Borussia Dortmund : Le Borussia Dortmund ne pratique pas la même politique, mais l'enthousiasme et le talent de son jeune effectif font des merveilles. Toutefois, les qualités de cette équipe sont peut-être aussi ses plus grands défauts. La fougue et le peu d'expérience des joueurs de la Ruhr pourraient s'avérer rédhibitoires à ce niveau. Mais le Borussia a montré en phase de poule que Marco Reus et ses amis ne craignent absolument pas les stars du Real Madrid. Le dauphin du Bayern en Bundesliga est à surveiller de près.
Galatasaray : Voilà un club connu et respecté en Europe, mais qui ne fait pas forcément trembler en Ligue des champions. Pourtant, il suffit de s'attarder sur les noms des joueurs qui composent cette équipe pour comprendre que sa présence en quart est tout sauf une surprise : Felipe Melo, Altintop, Wesley Sneijder, Didier Drogba... les Stambouliotes ressemblent furieusement au faux bon tirage.

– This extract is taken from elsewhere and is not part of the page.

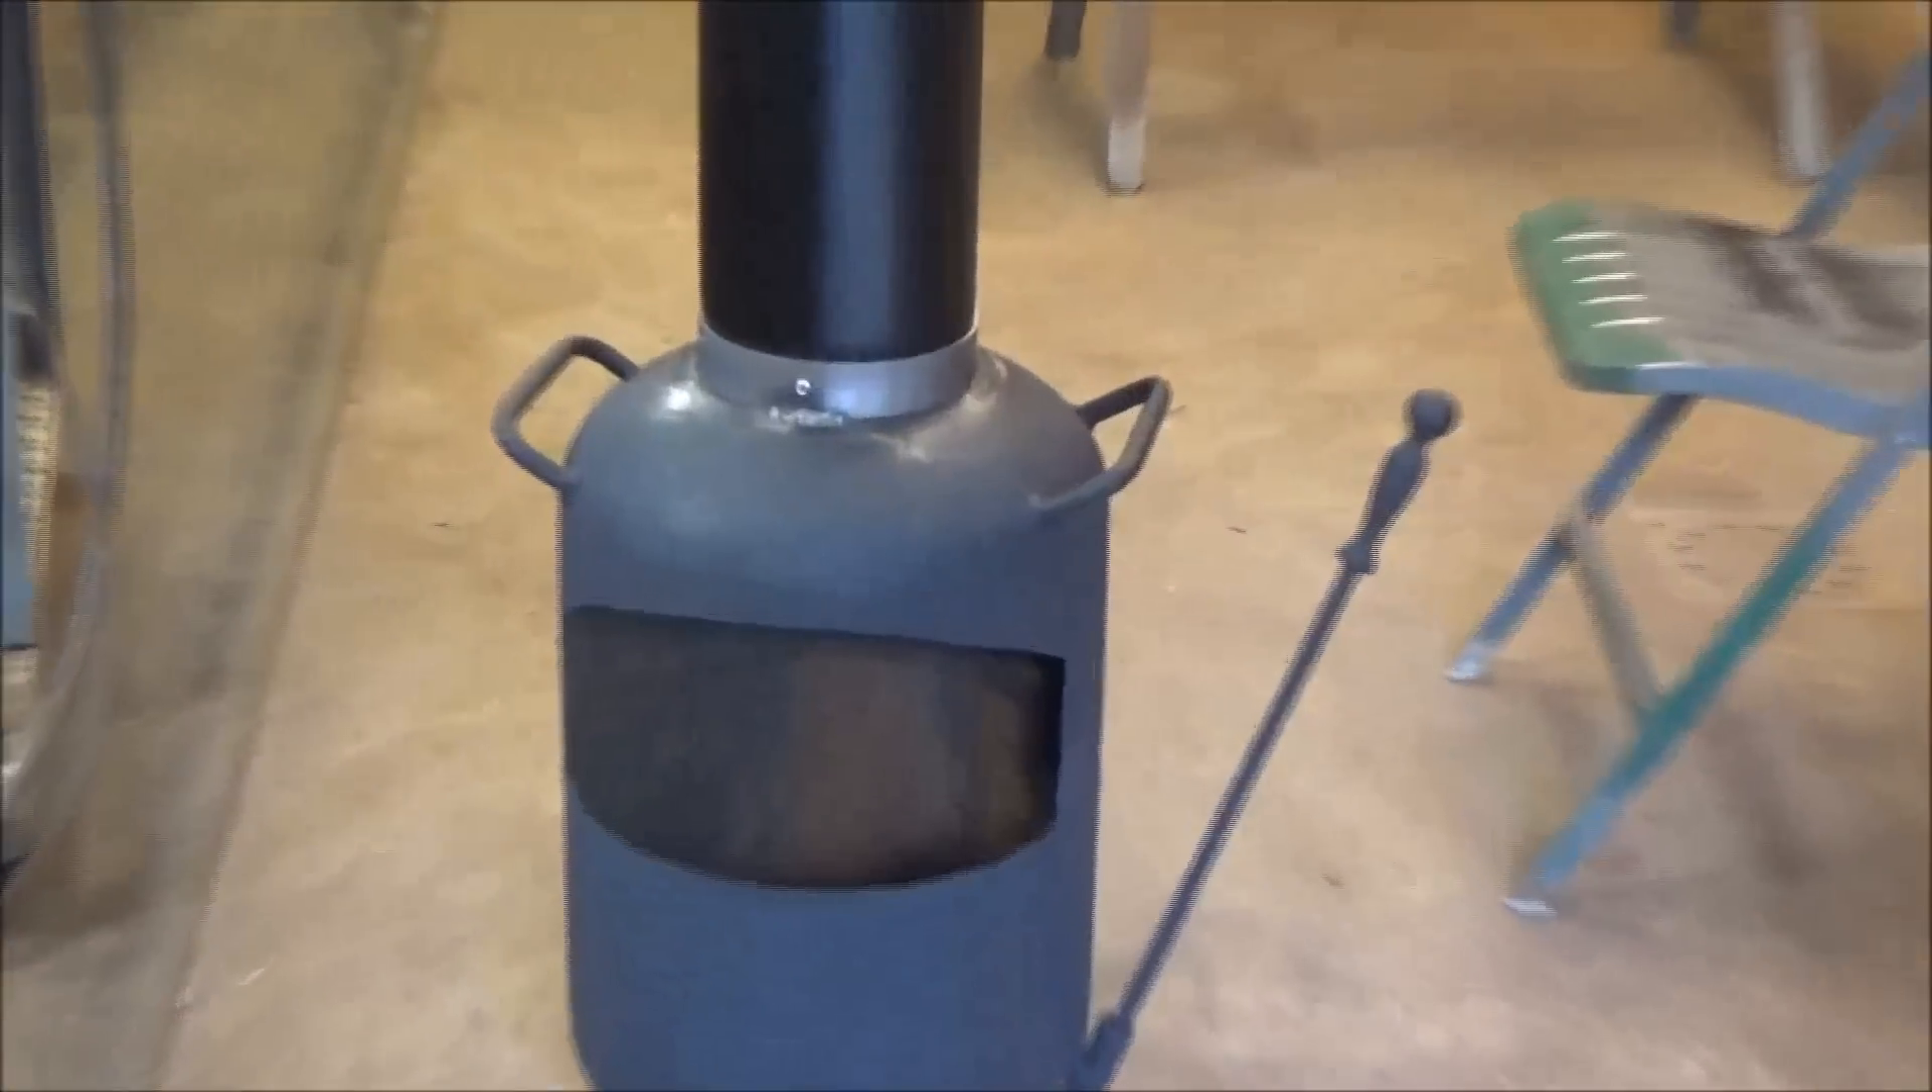Okay, we got that ring welded on there and we got the stack bolted in.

Malaga : Le petit poucet de ces quarts de finale par son Histoire et son envergure, mais certainement pas par son effectif. La situation du troisième club espagnol est assez étrange, puisqu'il est certain de ne pas disputer de compétition européenne la saison prochaine en raison d'une sanction de l'UEFA. Attention cependant, car avec des joueurs tels que Julio Baptista, Isco, Jérémy Toulalan, Demichelis, Javier Saviola, Joaquin, Roque Santa Cruz et un entraîneur aussi réputé que Manuel Pellegrini, les Andalous sont capables de tout.

Le tirage au sort des quarts de finale de la Ligue des champions aura lieu le vendredi 15 mars à partir de 12h.